British Pound Fundamental Outlook: Busy Calendar for GBP This Week
The pound ended the past week somewhat lower, although the broader situation for the currency is more range-bound than trending at the moment. The overall fundamentals for the British currency are bullish, as the fast vaccination rollout allowed for a solid economic recovery to start. However, the continued high numbers of daily Covid infections is dampening the good prospects, keeping traders unwilling to take the currency higher for the time being.
The busy calendar for the week ahead may provide some more volatile GBP action. Starting with employment and wage growth on Tuesday, the focus will shift to CPI inflation on Wednesday and then retail sales on Friday. Inflation and unemployment numbers are closely watched by the Bank of England, and therefore can have a sizable impact on GBP, especially in case of deviations from the forecasted figures. In this sense, the risks seem tilted to the bullish side for GBP in case of hotter CPI inflation or better than expected employment reports.
GBPUSD Technical Analysis:
Cable continued with to trade confined to ranges and recorded another doji candlestick on the weekly chart (open price same as closing price).
The daily chart reveals that the consolidation is taking the shape of a bull flag pattern, or rather a downward channel formation. Bull flag patterns within a robust uptrend are usually shorter in duration and shallower. This one in GBPUSD has already retraced 50% of the gains and is already lasting more than the July 20 – July 30 rally. These are signs for caution that suggest a downside resolution to this formation may be just as likely as an upside one.
In terms of the nearby S/R levels, the first resistance is at the channels trendline around 1.3880 – 1.39. The more important resistance remains at the 1.40 zone.
Likewise, support levels are determined from the channel and are therefore moving lower with it. The nearest support is at the trendline and the 200-day moving average in the 1.3770 – 1.38 price zone.
Japanese Yen Fundamental Outlook: JPY Returns as the Strongest Among the Majors; Will it Last?
Last week the yen was the strongest of the eight major Fx currencies, despite the continued rise in stocks and positive risk environment. But the rally in US Treasury yields also reversed partly on Friday and coincided with the decline in USDJPY, which helped the JPY gain ground more broadly against other currencies.

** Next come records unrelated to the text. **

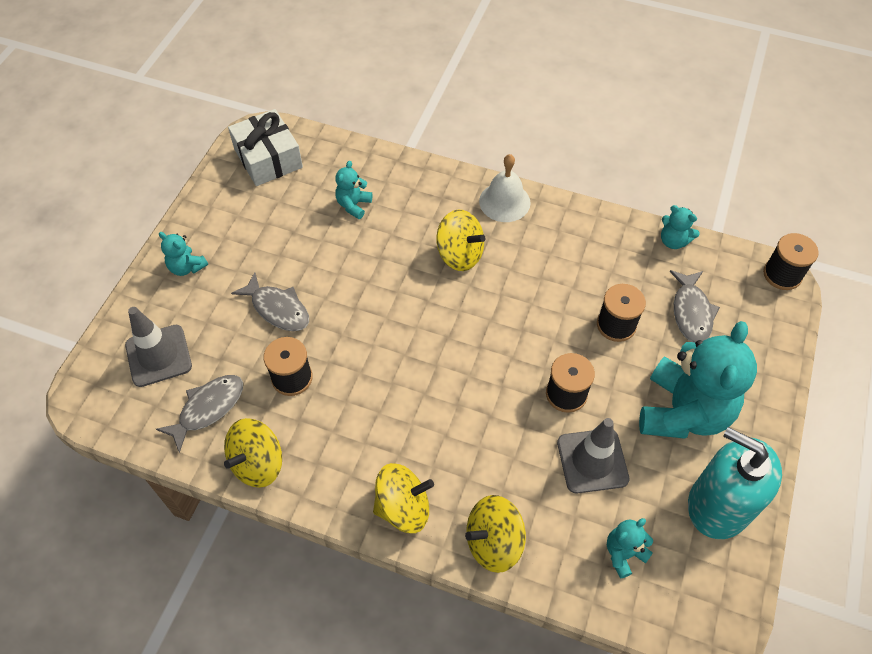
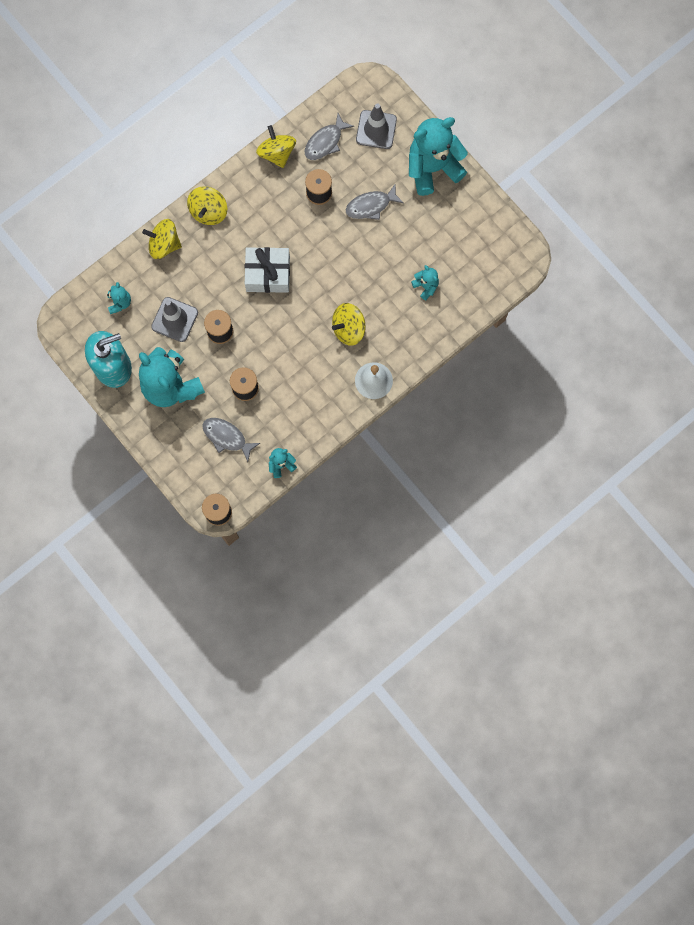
camera: 120 degrees right, 20 degrees up
grey fish [156,375,243,453] -> grey fish turned 60 degrees clockwise [305,113,354,160]
turquoise teddy bear [159,232,208,276] -> turquoise teddy bear [409,117,468,196], size x2.26
white gift [228,109,303,186] -> white gift moved to [245,247,290,293]
yellow spinning top [465,495,526,573] -> yellow spinning top turned 90 degrees counterclockwise [142,219,182,259]

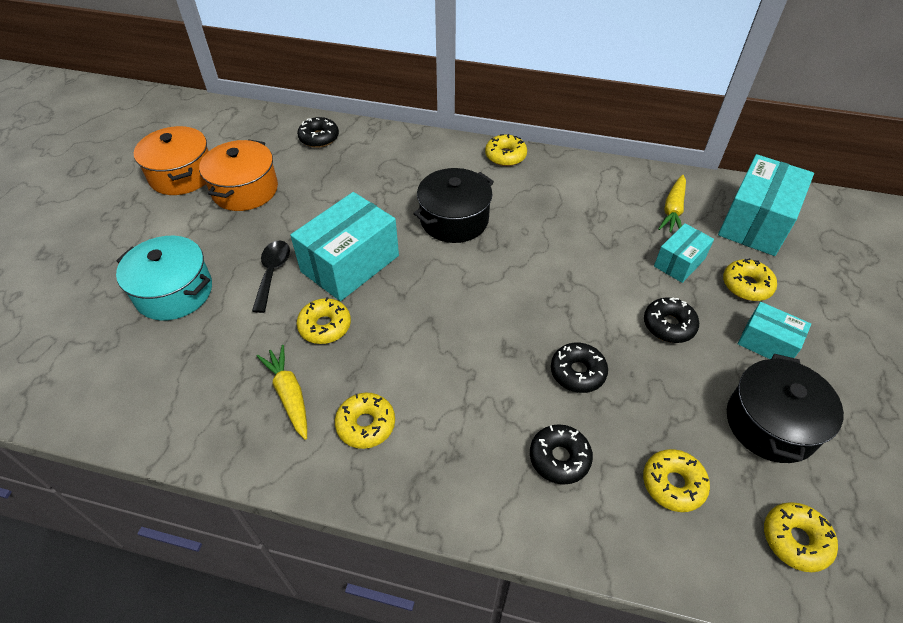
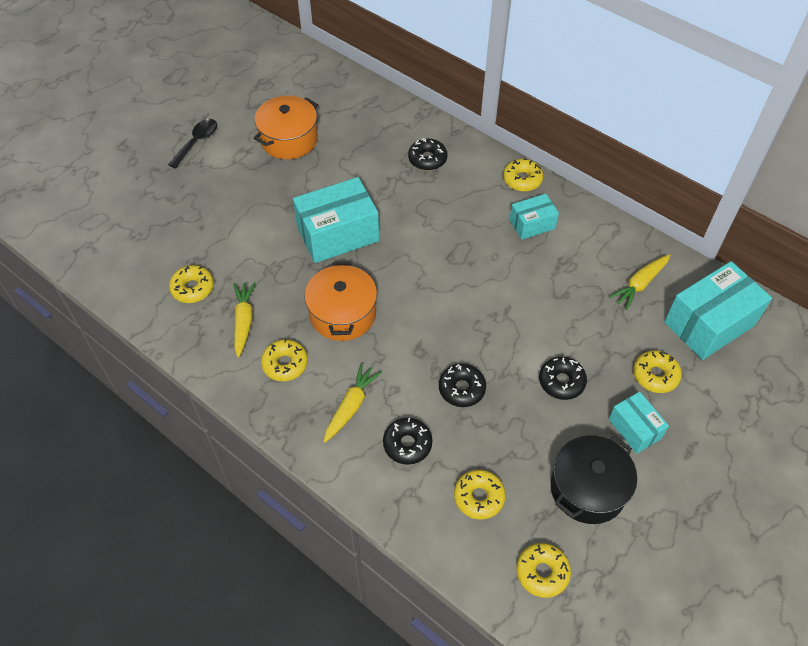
camera: 25 degrees right, 5 degrees up
turquoise pot [116,236,212,321] -> none
orange pot [134,126,209,195] -> orange pot moved to [305,262,377,341]
black spoon [252,241,290,313] -> black spoon moved to [168,119,217,169]
black donut [297,117,339,148] -> black donut moved to [408,138,448,170]
yellow donut [297,297,351,344] -> yellow donut moved to [169,265,214,303]
black pot [413,168,494,243] -> none
turquoise box [654,223,714,283] -> turquoise box moved to [509,194,559,240]
none -> yellow carrot [323,363,382,443]

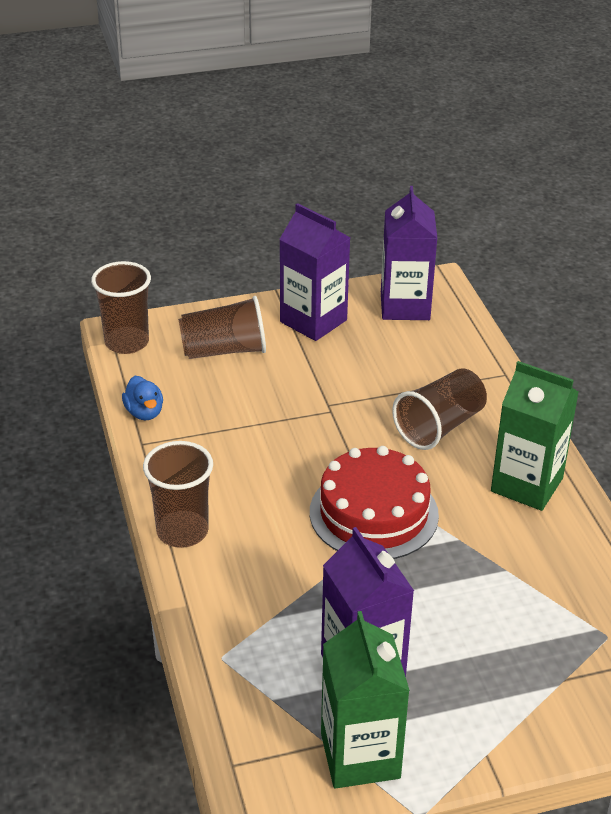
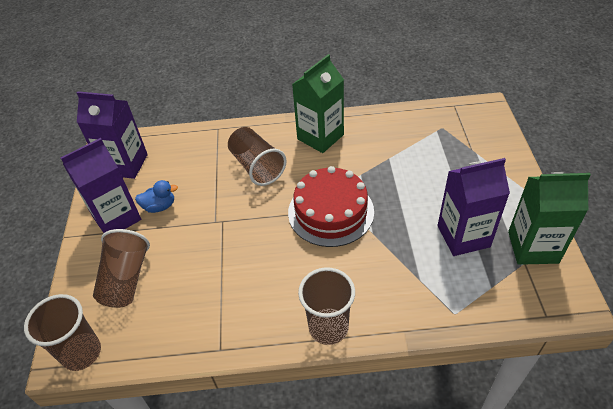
camera: 75 degrees left, 10 degrees up
blue duck [122,376,163,420] -> blue duck moved to [135,180,178,213]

However, it’s questionable how much JPY strength can continue from here (though exactly that is happening today on the open day of the new trading week). US Treasury yields look set to rise further in the coming weeks and months and will hardly be a supportive factor for the JPY. The positive correlation between US yields and USDJPY means that the pair may soon find a bottom. If US yields start rising again, it likely won’t be long before USDJPY trades above 110.00 again.
Versus other major currencies, the JPY may be in better luck. Weakness in the EUR, CHF, and other major currencies could keep JPY strong on the crosses even if USDJPY is rising.
USDJPY Technical Analysis:
Much as we suspected, USDJPY gave up all the gains last week and is now trading near the 109.00 lows. USDJPY remains stuck in these tight formations that oscillate from ranges to gently-sloped channels. So, again as we said in last week’s analysis, the range-bound dynamics are strongly ingrained in USDJPY price action, and it’s unlikely this will change any time soon. Hence, just as last week this factor argued for a USDJPY decline, this Monday it argues for a rebound as the price is near the support zone and lower end of the chart formation.